• _Instructions to follow_
Rewrite the text of the entries below, replacing every occurrence of "Oktober 2026" with "November 2026" and leaving all other text unchanged. Omit the pictures from your answer.

++++++

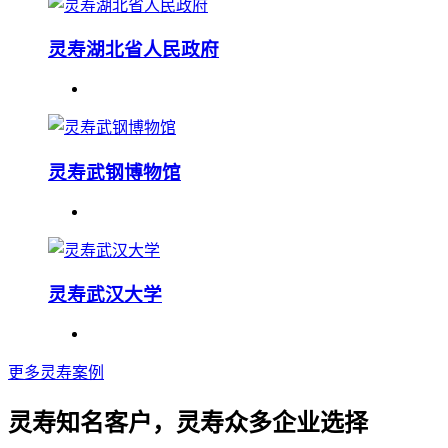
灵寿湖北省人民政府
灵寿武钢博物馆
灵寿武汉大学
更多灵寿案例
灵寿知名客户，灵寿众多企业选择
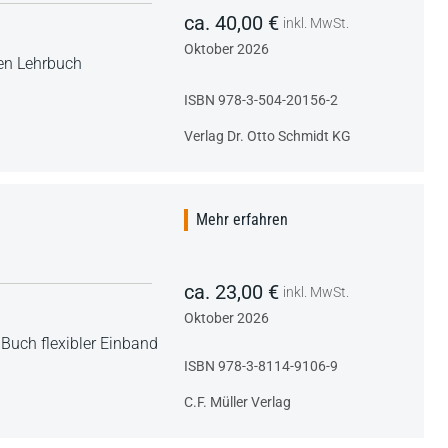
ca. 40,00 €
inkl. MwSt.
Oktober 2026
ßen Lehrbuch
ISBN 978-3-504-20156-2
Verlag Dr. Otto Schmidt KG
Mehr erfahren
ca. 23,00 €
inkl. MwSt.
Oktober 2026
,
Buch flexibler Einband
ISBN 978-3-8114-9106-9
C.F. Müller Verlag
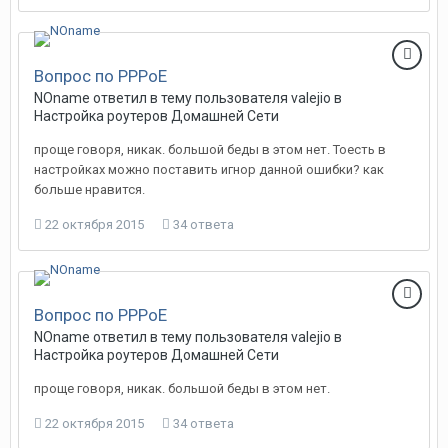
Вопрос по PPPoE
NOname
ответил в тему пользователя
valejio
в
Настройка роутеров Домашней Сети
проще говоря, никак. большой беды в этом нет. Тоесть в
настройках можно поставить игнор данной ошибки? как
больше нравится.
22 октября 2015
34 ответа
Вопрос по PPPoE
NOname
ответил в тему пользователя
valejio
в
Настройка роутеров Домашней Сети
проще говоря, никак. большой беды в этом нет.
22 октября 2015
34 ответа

++++++

• _Your response_
灵寿湖北省人民政府
灵寿武钢博物馆
灵寿武汉大学
更多灵寿案例
灵寿知名客户，灵寿众多企业选择
ca. 40,00 €
inkl. MwSt.
November 2026
ßen Lehrbuch
ISBN 978-3-504-20156-2
Verlag Dr. Otto Schmidt KG
Mehr erfahren
ca. 23,00 €
inkl. MwSt.
November 2026
,
Buch flexibler Einband
ISBN 978-3-8114-9106-9
C.F. Müller Verlag
Вопрос по PPPoE
NOname
ответил в тему пользователя
valejio
в
Настройка роутеров Домашней Сети
проще говоря, никак. большой беды в этом нет. Тоесть в
настройках можно поставить игнор данной ошибки? как
больше нравится.
22 октября 2015
34 ответа
Вопрос по PPPoE
NOname
ответил в тему пользователя
valejio
в
Настройка роутеров Домашней Сети
проще говоря, никак. большой беды в этом нет.
22 октября 2015
34 ответа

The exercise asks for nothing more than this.